PROVIDED DATA below:

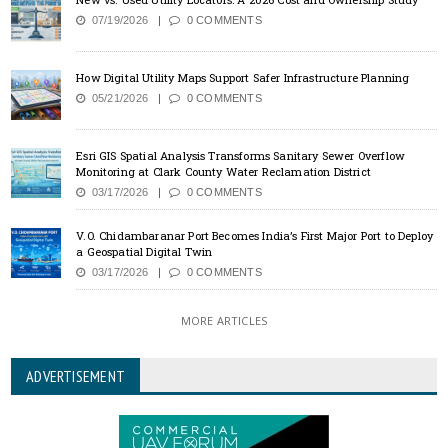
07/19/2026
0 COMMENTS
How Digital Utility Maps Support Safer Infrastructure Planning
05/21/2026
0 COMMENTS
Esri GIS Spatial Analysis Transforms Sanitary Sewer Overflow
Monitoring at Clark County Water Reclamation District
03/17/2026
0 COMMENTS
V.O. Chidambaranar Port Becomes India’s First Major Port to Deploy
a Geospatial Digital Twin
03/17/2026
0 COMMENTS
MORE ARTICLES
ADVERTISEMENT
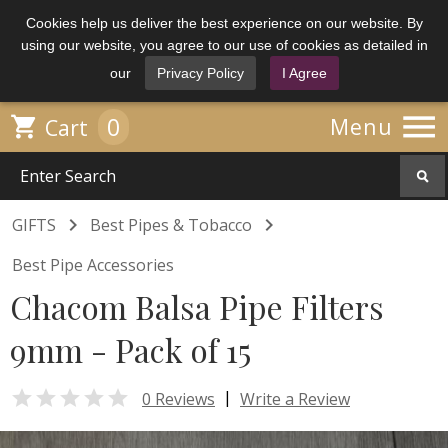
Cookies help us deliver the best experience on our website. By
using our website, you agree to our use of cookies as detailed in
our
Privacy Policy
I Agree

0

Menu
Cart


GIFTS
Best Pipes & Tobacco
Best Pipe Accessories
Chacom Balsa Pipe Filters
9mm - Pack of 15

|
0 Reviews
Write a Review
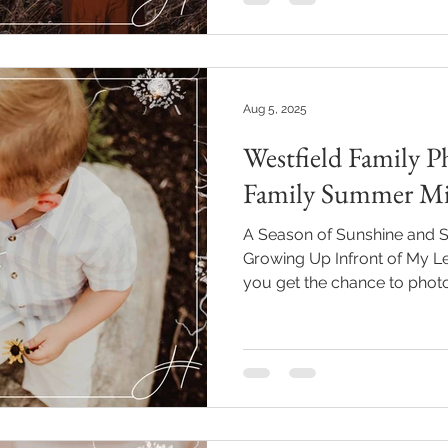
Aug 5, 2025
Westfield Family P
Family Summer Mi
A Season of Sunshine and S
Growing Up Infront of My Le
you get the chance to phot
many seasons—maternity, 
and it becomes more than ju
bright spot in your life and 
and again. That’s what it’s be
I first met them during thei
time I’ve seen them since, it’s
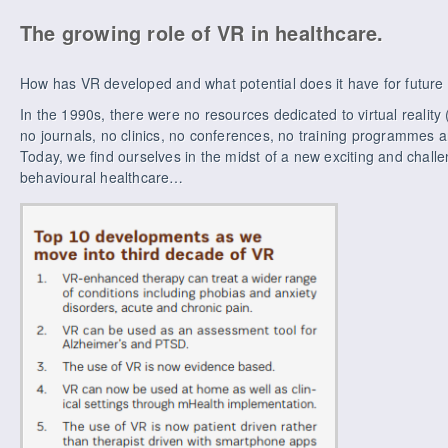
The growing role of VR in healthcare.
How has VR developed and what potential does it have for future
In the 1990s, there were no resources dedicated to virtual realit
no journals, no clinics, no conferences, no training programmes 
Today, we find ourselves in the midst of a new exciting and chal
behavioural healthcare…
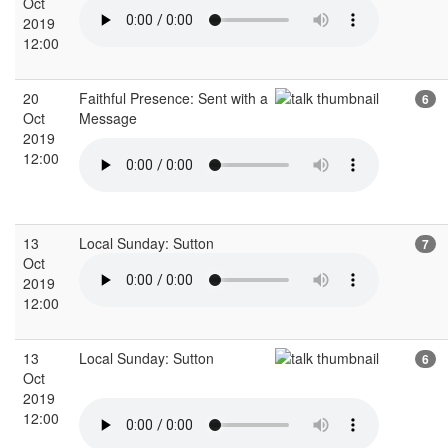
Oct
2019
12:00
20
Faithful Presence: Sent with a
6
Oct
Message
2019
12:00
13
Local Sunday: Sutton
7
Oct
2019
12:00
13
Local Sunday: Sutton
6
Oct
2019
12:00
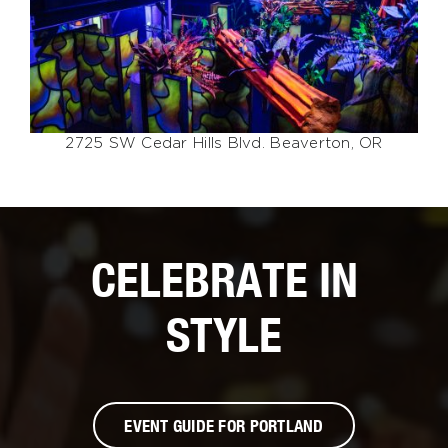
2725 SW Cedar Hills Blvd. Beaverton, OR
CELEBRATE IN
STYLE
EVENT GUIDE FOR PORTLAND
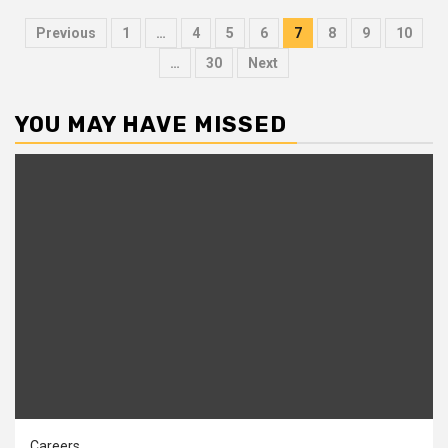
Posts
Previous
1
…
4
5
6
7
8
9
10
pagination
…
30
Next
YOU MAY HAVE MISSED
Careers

End of PROVIDED DATA.

## DESCRIPTION OF THE TASK
What is needed is every entry written out word for word, with no pictures.

## SOLUTION FOR THIS TASK
07/19/2026
0 COMMENTS
How Digital Utility Maps Support Safer Infrastructure Planning
05/21/2026
0 COMMENTS
Esri GIS Spatial Analysis Transforms Sanitary Sewer Overflow
Monitoring at Clark County Water Reclamation District
03/17/2026
0 COMMENTS
V.O. Chidambaranar Port Becomes India’s First Major Port to Deploy
a Geospatial Digital Twin
03/17/2026
0 COMMENTS
MORE ARTICLES
ADVERTISEMENT
Cookies help us deliver the best experience on our website. By
using our website, you agree to our use of cookies as detailed in
our
Privacy Policy
I Agree

0

Menu
Cart


GIFTS
Best Pipes & Tobacco
Best Pipe Accessories
Chacom Balsa Pipe Filters
9mm - Pack of 15

|
0 Reviews
Write a Review
Aug 5, 2025
Westfield Family P
Family Summer Mi
A Season of Sunshine and S
Growing Up Infront of My Le
you get the chance to phot
many seasons—maternity, 
and it becomes more than ju
bright spot in your life and 
and again. That’s what it’s be
I first met them during thei
time I’ve seen them since, it’s
The growing role of VR in healthcare.
How has VR developed and what potential does it have for future
In the 1990s, there were no resources dedicated to virtual realit
no journals, no clinics, no conferences, no training programmes 
Today, we find ourselves in the midst of a new exciting and chal
behavioural healthcare…
Oct
2019
12:00
20
Faithful Presence: Sent with a
6
Oct
Message
2019
12:00
13
Local Sunday: Sutton
7
Oct
2019
12:00
13
Local Sunday: Sutton
6
Oct
2019
12:00
2725 SW Cedar Hills Blvd. Beaverton, OR
CELEBRATE IN
STYLE
EVENT GUIDE FOR PORTLAND
Posts
Previous
1
…
4
5
6
7
8
9
10
pagination
…
30
Next
YOU MAY HAVE MISSED
Careers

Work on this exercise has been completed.